Page images and extracted text:
========================

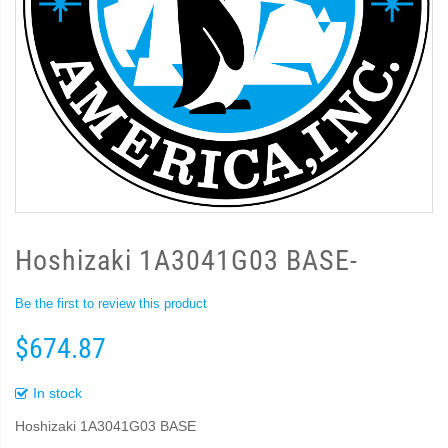
Hoshizaki 1A3041G03 BASE-
Be the first to review this product
$674.87
In stock
Hoshizaki 1A3041G03 BASE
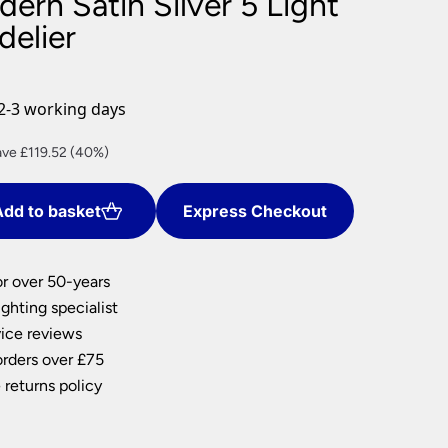
ern Satin Silver 5 Light
nlights
delier
wnlights
ts
ownlights
2-3 working days
ng
rent
ve £119.52 (40%)
g Lights
ce
ights
Lamps
dd to basket
Express Checkout
9.28.
or over 50-years
ghting specialist
ice reviews
orders over £75
 returns policy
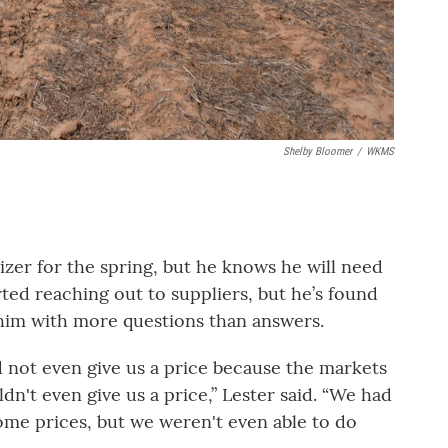
Shelby Bloomer
/
WKMS
lizer for the spring, but he knows he will need
rted reaching out to suppliers, but he’s found
g him with more questions than answers.
 not even give us a price because the markets
n't even give us a price,” Lester said. “We had
some prices, but we weren't even able to do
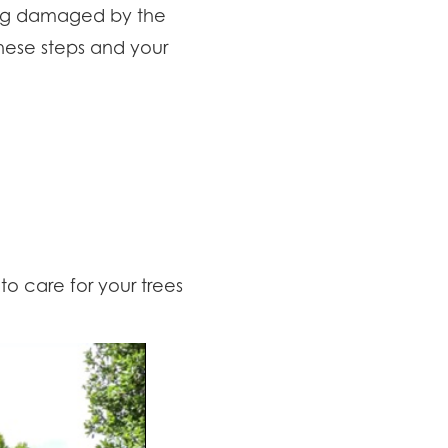
ting damaged by the
hese steps and your
to care for your trees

========================

» **DIRECTIVE**:
Please return all of the entries word for word, excluding the pictures.

» **SOLVED PROBLEM**:
Hoshizaki 1A3041G03 BASE-
Be the first to review this product
$674.87
In stock
Hoshizaki 1A3041G03 BASE
ern Satin Silver 5 Light
nlights
delier
wnlights
ts
ownlights
2-3 working days
ng
rent
ve £119.52 (40%)
g Lights
ce
ights
Lamps
dd to basket
Express Checkout
9.28.
or over 50-years
ghting specialist
ice reviews
orders over £75
 returns policy
Shelby Bloomer
/
WKMS
lizer for the spring, but he knows he will need
rted reaching out to suppliers, but he’s found
g him with more questions than answers.
 not even give us a price because the markets
n't even give us a price,” Lester said. “We had
some prices, but we weren't even able to do
ting damaged by the
hese steps and your
to care for your trees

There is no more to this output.